++++ Aangeleverde tekst ++++
AkkerbouwOpinie

Twijfel aan analyses

Als op scherpst van snede bemest moet worden, dan graag op basis van correcte grondanalyses. Dan blijkt: ene laboratoriumanalyse is andere niet.

De akkerbouwer van de toekomst is een mineralenmanager. Door wettelijke normen vanuit Den Haag en Brussel wordt de hoeveelheid regels rond de mineralenstromen op het akkerbouwbedrijf groter en groter. Op zich geen nieuws. Scherp zijn met het gebruik van mineralen is essentieel. Enerzijds wegens de kosten die mineralen met zich meebrengen, want daarmee onjuist omgaan is al snel geld over de balk smijten. Anderzijds dwingt de regelgeving ook om efficiënt met mineralen om te gaan. De speelruimte is beperkt, en daarbinnen is een effectieve besteding noodzaak om te komen tot de maximale opbrengst.

Een belangrijk instrument bij het plannen van het mineralengebruik zijn de analyseresultaten van de grondmonsters. Deze uitslagen dienen vaak als basis voor de jaarlijkse bemestingsplannen. Een essentieel onderdeel dus, voor de maximale opbrengst.

Erg belangrijk is dat de resultaten van deze grondmonsteranalyses kloppen en betrouwbaar zijn. Het aantal laboratoria is de laatste jaren toegenomen. Meer spelers op de markt is vaak een goed teken; concurrentie geeft scherpte op de prijs. Echter, prijs is één aspect, kwaliteit en betrouwbaarheid is een ander aspect.

Omdat we in de dagelijkse praktijk erg veel onmogelijke uitslagen van bemestingsmonsters onder ogen kregen, meenden we dat er aanleiding was voor een vergelijkend onderzoekje. Hiertoe hebben we een goed gemengd monster van één perceel gesplitst en aangeboden aan de verschillende laboratoria. Alle laboratoria analyseerden dus hetzelfde monster.
++++
Opdrachten:
[A] Noem alle samengestelde woorden in het opiniestuk over grondanalyses die beginnen met "mineralen".
[B] Schrijf het opiniestuk over grondanalyses verder vanaf de laatste zin.
++++ Aangeleverde gegevens ++++
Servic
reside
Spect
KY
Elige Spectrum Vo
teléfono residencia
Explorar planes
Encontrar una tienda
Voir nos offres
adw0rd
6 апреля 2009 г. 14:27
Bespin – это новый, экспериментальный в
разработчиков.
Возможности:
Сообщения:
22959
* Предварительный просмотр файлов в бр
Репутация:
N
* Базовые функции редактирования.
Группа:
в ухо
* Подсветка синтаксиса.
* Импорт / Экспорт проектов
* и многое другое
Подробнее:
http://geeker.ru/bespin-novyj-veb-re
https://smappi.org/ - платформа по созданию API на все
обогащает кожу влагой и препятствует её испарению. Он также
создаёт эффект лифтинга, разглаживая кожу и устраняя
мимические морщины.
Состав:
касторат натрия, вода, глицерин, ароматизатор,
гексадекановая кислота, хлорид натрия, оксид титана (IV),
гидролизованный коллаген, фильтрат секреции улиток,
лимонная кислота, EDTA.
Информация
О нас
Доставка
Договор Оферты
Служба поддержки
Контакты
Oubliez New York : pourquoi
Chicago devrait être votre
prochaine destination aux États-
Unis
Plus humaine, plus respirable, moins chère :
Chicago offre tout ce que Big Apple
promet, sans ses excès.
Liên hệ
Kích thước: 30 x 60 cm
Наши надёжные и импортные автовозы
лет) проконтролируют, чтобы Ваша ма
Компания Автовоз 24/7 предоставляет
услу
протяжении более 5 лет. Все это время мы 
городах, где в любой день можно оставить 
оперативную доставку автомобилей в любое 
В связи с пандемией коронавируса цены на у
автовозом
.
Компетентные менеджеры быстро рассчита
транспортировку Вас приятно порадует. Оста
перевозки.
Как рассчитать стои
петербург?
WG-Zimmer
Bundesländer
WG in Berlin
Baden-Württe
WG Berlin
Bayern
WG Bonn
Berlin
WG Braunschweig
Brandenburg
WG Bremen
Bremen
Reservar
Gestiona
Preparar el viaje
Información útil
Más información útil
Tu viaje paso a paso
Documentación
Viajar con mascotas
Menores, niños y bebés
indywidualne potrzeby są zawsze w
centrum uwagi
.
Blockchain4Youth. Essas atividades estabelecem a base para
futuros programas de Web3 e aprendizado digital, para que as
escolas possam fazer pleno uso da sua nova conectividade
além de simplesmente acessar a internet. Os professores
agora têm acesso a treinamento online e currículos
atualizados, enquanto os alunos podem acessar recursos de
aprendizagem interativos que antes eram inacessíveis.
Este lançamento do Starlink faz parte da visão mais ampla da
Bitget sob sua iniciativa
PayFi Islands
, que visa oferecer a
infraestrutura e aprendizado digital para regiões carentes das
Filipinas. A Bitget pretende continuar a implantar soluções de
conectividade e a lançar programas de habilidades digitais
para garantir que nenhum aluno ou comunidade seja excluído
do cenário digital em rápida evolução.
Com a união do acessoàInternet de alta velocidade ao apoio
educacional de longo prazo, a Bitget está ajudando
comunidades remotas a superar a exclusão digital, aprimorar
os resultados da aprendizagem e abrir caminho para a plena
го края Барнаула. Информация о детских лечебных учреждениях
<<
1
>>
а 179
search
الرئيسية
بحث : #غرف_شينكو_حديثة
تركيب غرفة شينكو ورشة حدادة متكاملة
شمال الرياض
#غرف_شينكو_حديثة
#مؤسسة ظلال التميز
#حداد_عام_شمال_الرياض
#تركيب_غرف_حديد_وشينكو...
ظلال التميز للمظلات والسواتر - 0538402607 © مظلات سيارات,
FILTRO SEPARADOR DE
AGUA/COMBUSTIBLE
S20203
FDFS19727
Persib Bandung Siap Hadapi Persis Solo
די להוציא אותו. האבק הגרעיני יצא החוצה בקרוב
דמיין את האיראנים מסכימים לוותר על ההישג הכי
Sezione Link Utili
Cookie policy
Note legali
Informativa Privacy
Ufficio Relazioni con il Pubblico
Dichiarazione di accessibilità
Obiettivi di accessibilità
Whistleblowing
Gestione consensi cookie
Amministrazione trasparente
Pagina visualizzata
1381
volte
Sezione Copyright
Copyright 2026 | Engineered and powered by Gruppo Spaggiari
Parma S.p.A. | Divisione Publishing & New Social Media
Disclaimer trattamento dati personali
++++
Antwoorden:
[A] mineralenmanager, mineralenstromen, mineralengebruik

[B]
Dan ook identieke analyseresultaten, zou je denken. Niets is minder waar. We zijn geschrokken van de grote verschillen in de uitslagen. Het K-getal bij het ene lab kwam uit op 9 en bij het andere op 20. Een ander voorbeeld: het stikstofleverend vermogen van de grond varieert bij de diverse laboratoria tussen een minimum van 28 kilo stikstof en een maximum van 200. Bij de pH was het maximumverschil 0,4 punt; op de betreffende grond het verschil tussen wel of geen bekalkingsadvies.

Een zorgelijke situatie. Uitgangspunt moet toch zijn dat laboratoria betrouwbare cijfers opleveren. Een onderzoek op de site van laboratoria naar de accreditatie (het werken volgens een vastgelegd en erkend protocol) leverde een zeer divers beeld op. Je zou verwachten dat deze accreditatie een vorm is van controle op de juiste werkwijze en dus op de juistheid van de uitslagen. Het ene lab pronkt met zijn accreditaties, terwijl ze op de website van de ander niet te vinden zijn. Zijn ze er dan ook niet?

Alertheid is dan ook op zijn plaats bij de keuze om te komen tot een goed laboratorium, om de juiste analyseresultaten te verkrijgen. Niet ieder lab werkt controleerbaar goed.

Het is een check op de 
betrouwbaarheid van uw laboratorium waard. Alertheid op het gebruik van de juiste gegevens is op zijn plaats.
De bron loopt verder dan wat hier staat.